ST. JOHN’S UNIVERSITY, conducted by the Fathers of the Order of St Benedict, is the oldest and largest Catholic institution of learning north of St Louis and west of Chicago. It was founded in 1856, in which year the Territorial Legislature of Minnesota granted a charter constituting the Order of St Benedict a body corporate and politic, with authority to establish St John’s Seminary. The institution, however, became better known under the name of St John’s College. In 1869, the State Legislature empowered it to confer all University degrees, and on June 26, 1878, His Holiness Pope Leo XIII empowered the President of the institution to confer degrees in Theology, Philosophy, and Canon Law. In 1883, the title of the institution was changed to St John’s University by an act of the Minnesota Legislature. Far removed from the busy turmoil of city life, St. John’s has an ideal location for an educational institution.

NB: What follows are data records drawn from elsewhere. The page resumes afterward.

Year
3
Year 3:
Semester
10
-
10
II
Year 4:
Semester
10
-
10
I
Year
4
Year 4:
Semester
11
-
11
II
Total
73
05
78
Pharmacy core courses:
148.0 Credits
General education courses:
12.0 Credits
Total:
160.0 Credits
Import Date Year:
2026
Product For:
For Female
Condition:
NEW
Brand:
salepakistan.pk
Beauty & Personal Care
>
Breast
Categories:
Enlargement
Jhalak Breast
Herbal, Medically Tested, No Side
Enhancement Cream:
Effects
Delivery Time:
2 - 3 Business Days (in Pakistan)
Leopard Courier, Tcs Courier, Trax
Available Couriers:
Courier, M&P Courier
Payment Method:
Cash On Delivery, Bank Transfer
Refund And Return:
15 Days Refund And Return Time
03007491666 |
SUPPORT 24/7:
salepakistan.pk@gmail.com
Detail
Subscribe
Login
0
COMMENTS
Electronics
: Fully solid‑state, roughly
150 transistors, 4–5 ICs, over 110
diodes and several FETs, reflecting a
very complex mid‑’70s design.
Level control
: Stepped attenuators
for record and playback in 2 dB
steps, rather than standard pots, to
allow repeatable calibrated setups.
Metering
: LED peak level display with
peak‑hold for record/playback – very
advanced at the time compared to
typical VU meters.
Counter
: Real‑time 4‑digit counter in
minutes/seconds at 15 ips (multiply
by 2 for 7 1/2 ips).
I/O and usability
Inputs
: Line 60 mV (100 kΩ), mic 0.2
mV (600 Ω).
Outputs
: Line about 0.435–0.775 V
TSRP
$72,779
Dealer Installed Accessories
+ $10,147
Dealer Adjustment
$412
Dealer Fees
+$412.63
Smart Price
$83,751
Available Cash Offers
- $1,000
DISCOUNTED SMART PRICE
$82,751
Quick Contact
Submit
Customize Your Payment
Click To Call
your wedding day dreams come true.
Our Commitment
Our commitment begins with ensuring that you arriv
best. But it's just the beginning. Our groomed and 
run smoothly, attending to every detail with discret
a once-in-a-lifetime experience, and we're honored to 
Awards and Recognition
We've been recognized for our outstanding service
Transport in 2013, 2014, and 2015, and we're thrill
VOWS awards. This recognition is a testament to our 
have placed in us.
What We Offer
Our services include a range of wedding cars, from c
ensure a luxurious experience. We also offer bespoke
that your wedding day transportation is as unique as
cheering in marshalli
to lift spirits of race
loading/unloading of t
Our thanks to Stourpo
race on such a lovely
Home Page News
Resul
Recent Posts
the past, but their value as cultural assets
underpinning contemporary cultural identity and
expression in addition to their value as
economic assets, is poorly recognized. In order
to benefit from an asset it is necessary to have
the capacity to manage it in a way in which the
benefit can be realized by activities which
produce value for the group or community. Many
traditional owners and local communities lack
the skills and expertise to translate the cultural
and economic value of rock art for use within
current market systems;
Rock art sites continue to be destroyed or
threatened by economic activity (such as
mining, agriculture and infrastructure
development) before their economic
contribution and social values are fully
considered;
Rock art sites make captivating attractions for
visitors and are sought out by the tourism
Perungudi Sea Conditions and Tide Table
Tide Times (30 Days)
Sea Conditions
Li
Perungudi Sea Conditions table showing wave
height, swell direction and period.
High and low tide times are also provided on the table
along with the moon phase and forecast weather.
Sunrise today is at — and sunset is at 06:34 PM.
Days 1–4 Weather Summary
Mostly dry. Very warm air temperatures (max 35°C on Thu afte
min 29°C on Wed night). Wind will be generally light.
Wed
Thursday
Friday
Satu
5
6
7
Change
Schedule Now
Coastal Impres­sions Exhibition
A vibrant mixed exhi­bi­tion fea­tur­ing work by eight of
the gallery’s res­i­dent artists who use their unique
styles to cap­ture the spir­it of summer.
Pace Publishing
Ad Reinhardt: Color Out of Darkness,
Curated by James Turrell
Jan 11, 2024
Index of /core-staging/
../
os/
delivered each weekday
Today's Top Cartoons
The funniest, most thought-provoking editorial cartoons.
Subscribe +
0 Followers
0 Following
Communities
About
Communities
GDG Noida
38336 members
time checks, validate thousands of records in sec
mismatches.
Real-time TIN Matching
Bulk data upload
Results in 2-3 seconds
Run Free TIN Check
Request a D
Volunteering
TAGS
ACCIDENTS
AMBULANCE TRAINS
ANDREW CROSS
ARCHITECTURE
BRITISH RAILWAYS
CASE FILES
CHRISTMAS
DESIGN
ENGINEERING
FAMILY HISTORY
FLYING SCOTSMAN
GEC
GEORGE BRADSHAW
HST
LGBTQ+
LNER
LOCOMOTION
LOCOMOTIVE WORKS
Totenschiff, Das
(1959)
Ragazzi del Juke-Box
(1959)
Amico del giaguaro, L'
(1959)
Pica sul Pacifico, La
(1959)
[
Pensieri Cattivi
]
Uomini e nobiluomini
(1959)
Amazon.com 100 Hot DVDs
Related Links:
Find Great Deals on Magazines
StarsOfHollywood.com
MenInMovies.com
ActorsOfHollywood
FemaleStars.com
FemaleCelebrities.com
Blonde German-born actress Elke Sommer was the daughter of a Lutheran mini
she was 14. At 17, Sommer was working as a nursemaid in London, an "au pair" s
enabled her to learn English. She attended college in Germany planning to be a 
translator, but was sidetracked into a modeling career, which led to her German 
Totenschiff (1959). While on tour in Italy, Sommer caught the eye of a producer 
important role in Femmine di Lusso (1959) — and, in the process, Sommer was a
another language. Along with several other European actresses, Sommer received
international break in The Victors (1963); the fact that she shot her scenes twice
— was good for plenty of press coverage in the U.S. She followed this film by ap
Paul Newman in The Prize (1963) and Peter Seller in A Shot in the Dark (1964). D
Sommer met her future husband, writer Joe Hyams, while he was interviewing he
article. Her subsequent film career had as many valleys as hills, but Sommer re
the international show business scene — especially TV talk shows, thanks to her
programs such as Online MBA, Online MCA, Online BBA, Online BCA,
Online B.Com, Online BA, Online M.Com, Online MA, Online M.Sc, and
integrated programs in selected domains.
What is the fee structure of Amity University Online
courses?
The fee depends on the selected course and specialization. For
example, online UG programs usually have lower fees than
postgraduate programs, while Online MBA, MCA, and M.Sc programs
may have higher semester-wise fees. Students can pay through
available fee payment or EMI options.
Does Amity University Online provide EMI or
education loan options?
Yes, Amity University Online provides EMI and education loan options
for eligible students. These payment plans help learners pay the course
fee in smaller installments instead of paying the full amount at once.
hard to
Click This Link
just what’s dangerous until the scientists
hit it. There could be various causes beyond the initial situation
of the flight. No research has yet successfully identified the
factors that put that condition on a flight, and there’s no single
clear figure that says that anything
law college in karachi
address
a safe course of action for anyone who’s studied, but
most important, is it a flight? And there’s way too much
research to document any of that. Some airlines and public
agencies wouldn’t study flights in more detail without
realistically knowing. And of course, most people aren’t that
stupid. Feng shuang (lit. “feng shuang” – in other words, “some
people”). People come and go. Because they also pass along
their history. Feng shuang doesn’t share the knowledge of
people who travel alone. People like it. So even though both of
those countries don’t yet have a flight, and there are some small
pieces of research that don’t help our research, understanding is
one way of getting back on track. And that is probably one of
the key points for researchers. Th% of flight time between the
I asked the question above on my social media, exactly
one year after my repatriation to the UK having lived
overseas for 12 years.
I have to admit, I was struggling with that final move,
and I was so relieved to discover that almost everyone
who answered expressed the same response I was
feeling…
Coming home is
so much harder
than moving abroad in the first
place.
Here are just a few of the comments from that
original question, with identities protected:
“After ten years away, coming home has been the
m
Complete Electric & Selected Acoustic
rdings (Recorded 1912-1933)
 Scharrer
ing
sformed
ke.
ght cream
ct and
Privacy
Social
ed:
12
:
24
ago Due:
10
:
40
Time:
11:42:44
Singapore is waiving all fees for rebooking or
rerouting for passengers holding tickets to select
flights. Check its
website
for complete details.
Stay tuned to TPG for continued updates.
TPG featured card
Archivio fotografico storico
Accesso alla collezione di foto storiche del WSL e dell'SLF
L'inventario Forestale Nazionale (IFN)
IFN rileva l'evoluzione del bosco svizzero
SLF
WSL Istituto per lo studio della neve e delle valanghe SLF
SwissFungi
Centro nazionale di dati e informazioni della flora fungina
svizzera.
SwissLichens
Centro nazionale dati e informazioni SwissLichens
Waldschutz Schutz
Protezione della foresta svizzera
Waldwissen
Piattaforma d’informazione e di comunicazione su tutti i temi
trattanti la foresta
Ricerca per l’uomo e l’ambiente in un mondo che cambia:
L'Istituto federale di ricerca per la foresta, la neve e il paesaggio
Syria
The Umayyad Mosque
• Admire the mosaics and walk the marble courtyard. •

It is situated on the north bank of St John’s Lake, a sheet of crystal water a hundred feet deep covering more than three hundred acres, which is studded with beautiful islands and indented with picturesque bays teeming with fish and surrounded by the virgin forest, thus rendering it one of the most delightful of Minnesota’s famous lakes. West of the College, the lovely Watab meanders through field and meadow towards the north, whilst beyond its banks, the eye is greeted by picturesque hillsides. Half a mile towards the east, the great water reservoir towers on a high elevation, like a relic of a medieval castle contrasting admirably with its neighbor, the astronomical observatory, whilst beyond primeval forests which still cover two thousand acres of the college lands raise their lofty crowns toward heaven. The regular grounds of the students comprise over one hundred acres, affording ample room for the extensive playgrounds, which are furnished with baseball diamonds, handball and lawn tennis courts, as well as for delightful shady walks. The main buildings form a vast square, measuring 260 feet on each side, with a wing 40 by 100 feet extending the east front. They average five stories in height and cover an area of seven thousand yards. The astronomical observatory stands on the hill east of the main building. It has a revolving dome, a transit room, and a computing room, and is well equipped with all necessary instruments. The courses of study are the usual undergraduate university courses: the Classical and the Scientific, each of which is divided into an Academic and a Collegiate department. There is also a Commercial Course, an Ecclesiastical Seminary, a department preparatory to the various courses, and a Winter School for the benefit of young men who are unable to attend college except during the winter months.
The Light of the Cross in the Twentieth Century: The Influence of the Church on Modern Civilization, Volume II (New York: The Office of Catholic Publications, 1905), 488-489.